- **Things to do**
A: From the post on teaching and black culture, list the artists named as examples that came before Nicki Minaj's over-the-top stage dramatics.
B: Duplicate the stretch of the post on teaching and black culture from "It’s pretty common" through "the obvious alternative.".

- **Extract**
In the past few posts, I have been reflecting on the artists, issues, and themes that represent recurring patterns in discussions, presentations, and writings amongst students of Afrikan descent in the college classrooms where I have taught. I have called these recurring patterns an intellectual-political canon and plan to continue this line of thinking until my semester ends. The seriousness of what I mean by that is heavier than what I can probably articulate. Obviously, I am not tracing all of these issues and themes here in this space, nor am I assuming I ever could. However, I am intentionally moving away from discussions about “popular culture” and its influence on young people today. For the most part, I find these discussions gimmicky and anti-theoretical based, in part, on the post-modernist/post-structuralist/wanna-be-antiessentialist hustle that will not call “popular culture” what it is: BLACK CULTURE. Unsurprisingly, you can go much further if you reduce everything to the “popular” in commercial academic marketing (the wanna-be-theoretical-chic and their use of “hybridity” works here too). As I continue this stream of posts, I have two things in mind: 1) to locate the political apparatus in black communities, especially amongst black women, that shape these recursive memories; 2) to push myself to think more deeply about how my teaching needs to respond more critically.
I am not as fully conscious always, for instance, of how and why Erykah Badu/Amerykah has so significantly been a lens for students of Afrikan descent to talk about black women, aesthetics, and identity. Obviously, I can do more historical linking with students. Even when my students talk about Nicki Minaj’s dynamic stage performances (most of my black female students especially do not care for her, so let’s not overstate her influence), I tend to agree with them, but I just don’t see how Minaj could be regarded as particularly new or unique within black culture’s over-the-top stage dramatics. You could only think such a thing if you have forgotten about or don’t know Parliament, Earth Wind and Fire, Cameo, and any other host of black artists (I didn’t even go that far back for those examples). Nicki Minaj aint inventing nuthin new within black culture here and that’s the thing about black culture: you don’t need to invent that kind of thing… you just sustain it. Point is: I need to do a better job of following through on my students’ conversation aesthetically, historically, and politically.
It’s pretty common to speak of “Western culture” and the “classics” as having a canon or set of texts and histories that students need to know in order to fully understand what they are in now. Although it might be a surprise to many, there is a black canon of aesthetic and historical experiences that students need to fully grasp to enter their current worlds also. Tropes, strategies, and lesson plans related to “popular culture” just ain’t cuttin it. I have known how and why to stay away from all that foolishness in how, what, and why I teach, but I haven’t been as thorough in articulating the obvious alternative.

- **Information provided**
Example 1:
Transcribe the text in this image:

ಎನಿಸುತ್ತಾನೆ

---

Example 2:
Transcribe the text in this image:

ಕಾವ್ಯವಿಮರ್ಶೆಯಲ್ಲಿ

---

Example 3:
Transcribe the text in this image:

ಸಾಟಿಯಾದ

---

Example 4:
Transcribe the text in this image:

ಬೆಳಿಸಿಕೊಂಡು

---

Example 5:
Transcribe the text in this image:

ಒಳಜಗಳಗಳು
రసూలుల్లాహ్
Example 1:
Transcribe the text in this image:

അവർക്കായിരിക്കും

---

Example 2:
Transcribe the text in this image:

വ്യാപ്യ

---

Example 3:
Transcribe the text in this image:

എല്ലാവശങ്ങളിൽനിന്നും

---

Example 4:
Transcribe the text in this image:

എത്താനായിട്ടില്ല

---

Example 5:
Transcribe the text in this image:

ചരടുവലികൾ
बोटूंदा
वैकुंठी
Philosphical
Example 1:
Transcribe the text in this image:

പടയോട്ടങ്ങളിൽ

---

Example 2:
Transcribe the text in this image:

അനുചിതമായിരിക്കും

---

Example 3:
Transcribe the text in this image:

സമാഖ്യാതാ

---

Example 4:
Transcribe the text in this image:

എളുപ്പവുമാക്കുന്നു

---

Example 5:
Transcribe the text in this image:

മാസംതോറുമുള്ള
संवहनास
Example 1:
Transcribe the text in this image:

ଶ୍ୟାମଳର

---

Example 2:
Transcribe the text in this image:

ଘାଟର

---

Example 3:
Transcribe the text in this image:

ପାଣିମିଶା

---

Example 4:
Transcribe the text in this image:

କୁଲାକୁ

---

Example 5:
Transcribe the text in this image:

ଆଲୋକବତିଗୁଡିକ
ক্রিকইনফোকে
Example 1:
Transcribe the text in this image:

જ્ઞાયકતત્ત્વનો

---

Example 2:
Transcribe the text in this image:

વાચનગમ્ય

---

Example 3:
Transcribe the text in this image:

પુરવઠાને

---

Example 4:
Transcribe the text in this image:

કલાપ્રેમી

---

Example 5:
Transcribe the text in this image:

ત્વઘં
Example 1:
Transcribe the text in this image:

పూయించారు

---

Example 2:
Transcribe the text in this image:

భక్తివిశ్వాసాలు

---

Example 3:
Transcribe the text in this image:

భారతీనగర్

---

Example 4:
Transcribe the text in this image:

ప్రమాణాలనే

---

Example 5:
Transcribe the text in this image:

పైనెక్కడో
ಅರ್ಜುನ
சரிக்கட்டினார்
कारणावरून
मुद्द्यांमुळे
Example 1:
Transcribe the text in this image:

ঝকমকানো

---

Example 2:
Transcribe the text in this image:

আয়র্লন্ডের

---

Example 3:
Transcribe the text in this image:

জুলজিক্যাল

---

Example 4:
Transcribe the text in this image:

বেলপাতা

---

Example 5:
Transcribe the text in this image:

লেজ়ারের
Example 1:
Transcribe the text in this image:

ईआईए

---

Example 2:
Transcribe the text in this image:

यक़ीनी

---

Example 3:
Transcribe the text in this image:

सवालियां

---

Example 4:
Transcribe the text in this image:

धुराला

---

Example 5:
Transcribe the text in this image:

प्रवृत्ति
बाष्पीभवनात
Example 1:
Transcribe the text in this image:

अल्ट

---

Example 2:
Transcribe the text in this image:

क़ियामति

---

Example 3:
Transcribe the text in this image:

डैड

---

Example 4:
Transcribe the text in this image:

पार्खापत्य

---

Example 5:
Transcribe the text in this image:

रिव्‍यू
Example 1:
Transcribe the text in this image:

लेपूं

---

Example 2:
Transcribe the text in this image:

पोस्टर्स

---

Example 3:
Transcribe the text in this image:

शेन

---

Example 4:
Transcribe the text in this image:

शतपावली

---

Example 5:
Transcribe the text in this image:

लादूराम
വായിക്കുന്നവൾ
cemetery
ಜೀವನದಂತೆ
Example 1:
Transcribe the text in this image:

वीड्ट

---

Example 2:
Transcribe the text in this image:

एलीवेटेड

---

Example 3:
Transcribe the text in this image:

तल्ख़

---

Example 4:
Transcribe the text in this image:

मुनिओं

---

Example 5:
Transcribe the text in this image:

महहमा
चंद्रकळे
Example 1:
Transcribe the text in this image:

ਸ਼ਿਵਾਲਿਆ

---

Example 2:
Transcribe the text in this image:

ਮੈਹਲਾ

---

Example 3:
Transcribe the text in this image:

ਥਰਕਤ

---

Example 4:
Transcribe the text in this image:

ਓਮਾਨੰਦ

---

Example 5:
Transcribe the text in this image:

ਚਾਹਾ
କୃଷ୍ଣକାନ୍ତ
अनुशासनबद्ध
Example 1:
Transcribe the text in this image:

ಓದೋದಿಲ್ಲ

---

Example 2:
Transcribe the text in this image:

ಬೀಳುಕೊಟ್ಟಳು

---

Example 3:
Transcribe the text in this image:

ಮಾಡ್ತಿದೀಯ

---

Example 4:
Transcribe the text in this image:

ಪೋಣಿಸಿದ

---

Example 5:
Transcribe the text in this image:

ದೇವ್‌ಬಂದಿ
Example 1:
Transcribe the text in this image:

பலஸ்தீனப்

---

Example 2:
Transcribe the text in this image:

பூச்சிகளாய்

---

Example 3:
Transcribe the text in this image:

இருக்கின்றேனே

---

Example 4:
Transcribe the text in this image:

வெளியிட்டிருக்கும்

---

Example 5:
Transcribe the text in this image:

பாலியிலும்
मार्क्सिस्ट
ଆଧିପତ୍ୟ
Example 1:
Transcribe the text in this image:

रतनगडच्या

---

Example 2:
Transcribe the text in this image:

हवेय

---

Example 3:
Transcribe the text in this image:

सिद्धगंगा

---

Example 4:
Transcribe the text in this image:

- **Solutions**
A:
Parliament
Earth Wind and Fire
Cameo

B:
It’s pretty common to speak of “Western culture” and the “classics” as having a canon or set of texts and histories that students need to know in order to fully understand what they are in now. Although it might be a surprise to many, there is a black canon of aesthetic and historical experiences that students need to fully grasp to enter their current worlds also. Tropes, strategies, and lesson plans related to “popular culture” just ain’t cuttin it. I have known how and why to stay away from all that foolishness in how, what, and why I teach, but I haven’t been as thorough in articulating the obvious alternative.